- **Supplied information**:

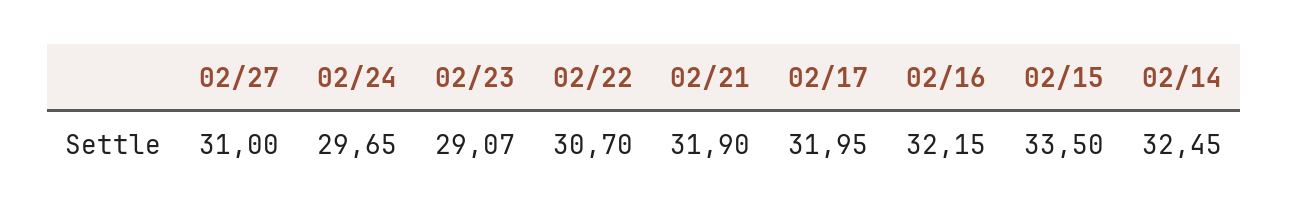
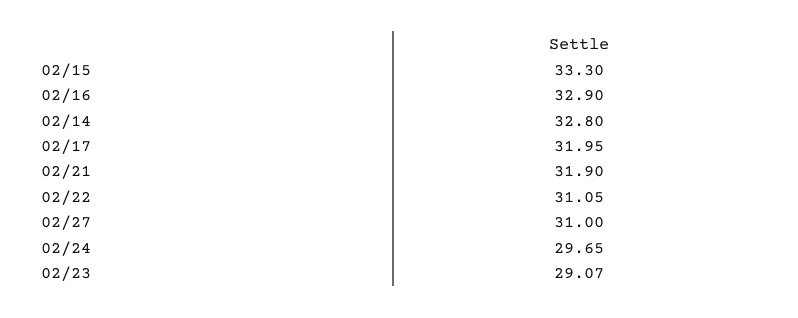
02/22: 30.7 -> 31.05
02/16: 32.15 -> 32.9
02/15: 33.5 -> 33.3
02/14: 32.45 -> 32.8

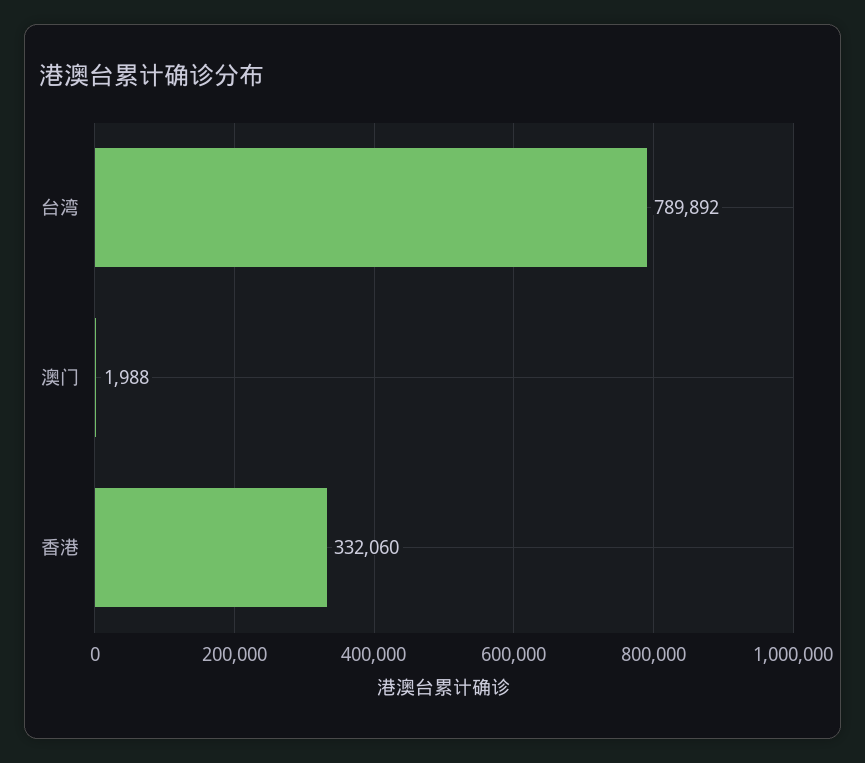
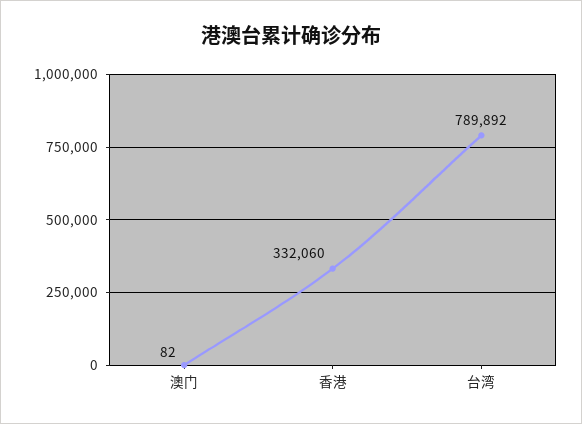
澳门: 1988 -> 82

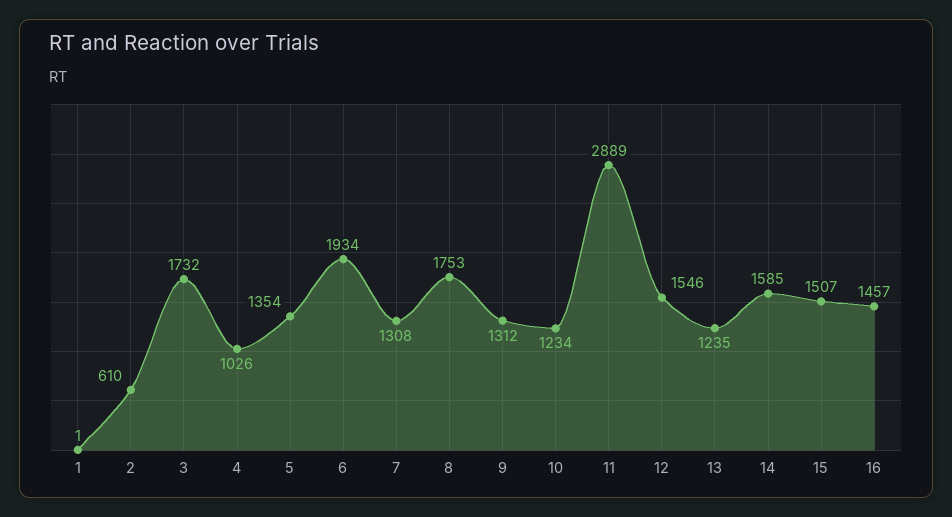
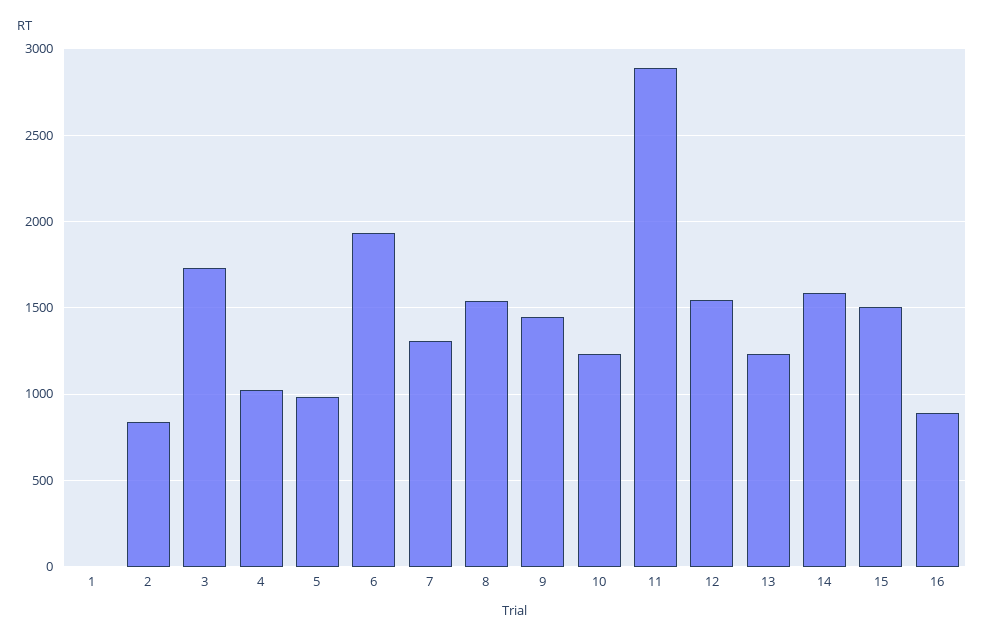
2: 610 -> 850
5: 1354 -> 1000
8: 1753 -> 1550
9: 1312 -> 1450
16: 1457 -> 900

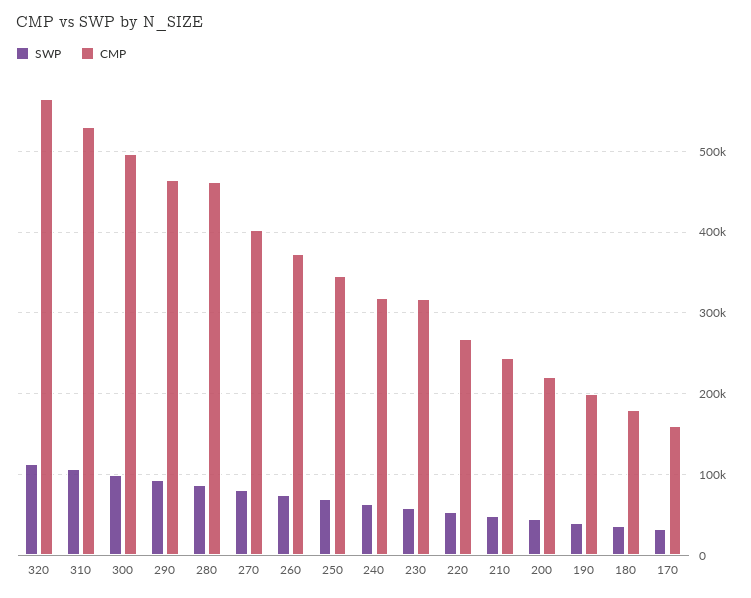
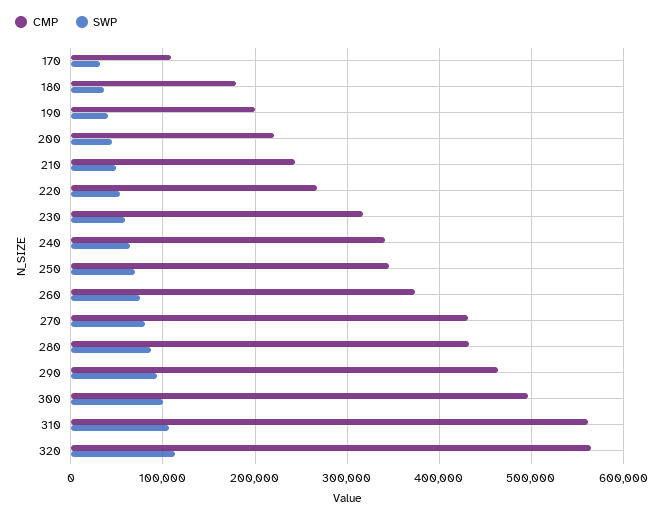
CMP, 310: 530000 -> 560000
CMP, 280: 460000 -> 430000
CMP, 270: 400000 -> 430000
CMP, 240: 320000 -> 340000
CMP, 170: 160000 -> 110000

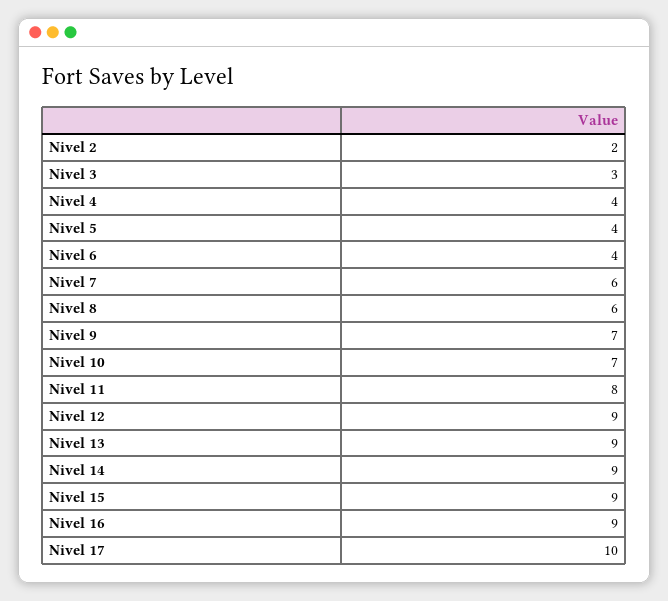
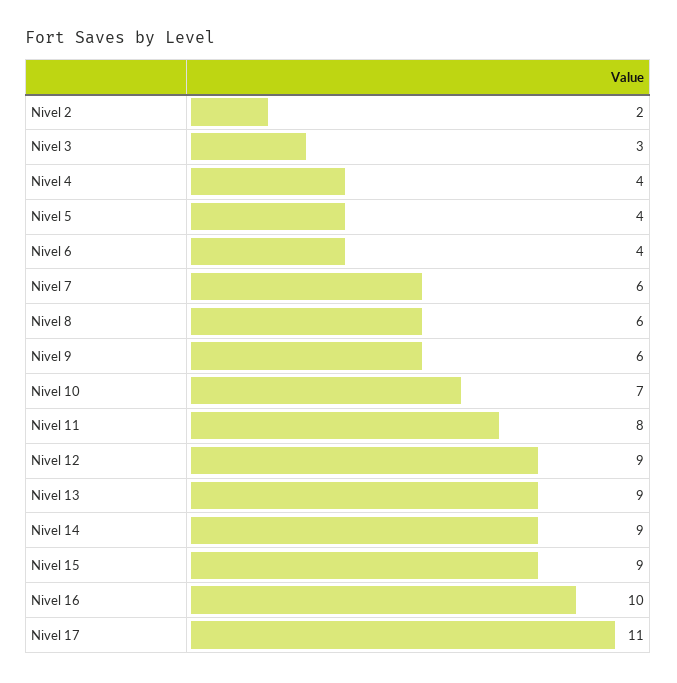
Nivel 9: 7 -> 6
Nivel 16: 9 -> 10
Nivel 17: 10 -> 11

- **Required work**: What is needed is every line of the data above, set down exactly but with the images left out.

- **Exercise result**:
02/22: 30.7 -> 31.05
02/16: 32.15 -> 32.9
02/15: 33.5 -> 33.3
02/14: 32.45 -> 32.8

澳门: 1988 -> 82

2: 610 -> 850
5: 1354 -> 1000
8: 1753 -> 1550
9: 1312 -> 1450
16: 1457 -> 900

CMP, 310: 530000 -> 560000
CMP, 280: 460000 -> 430000
CMP, 270: 400000 -> 430000
CMP, 240: 320000 -> 340000
CMP, 170: 160000 -> 110000

Nivel 9: 7 -> 6
Nivel 16: 9 -> 10
Nivel 17: 10 -> 11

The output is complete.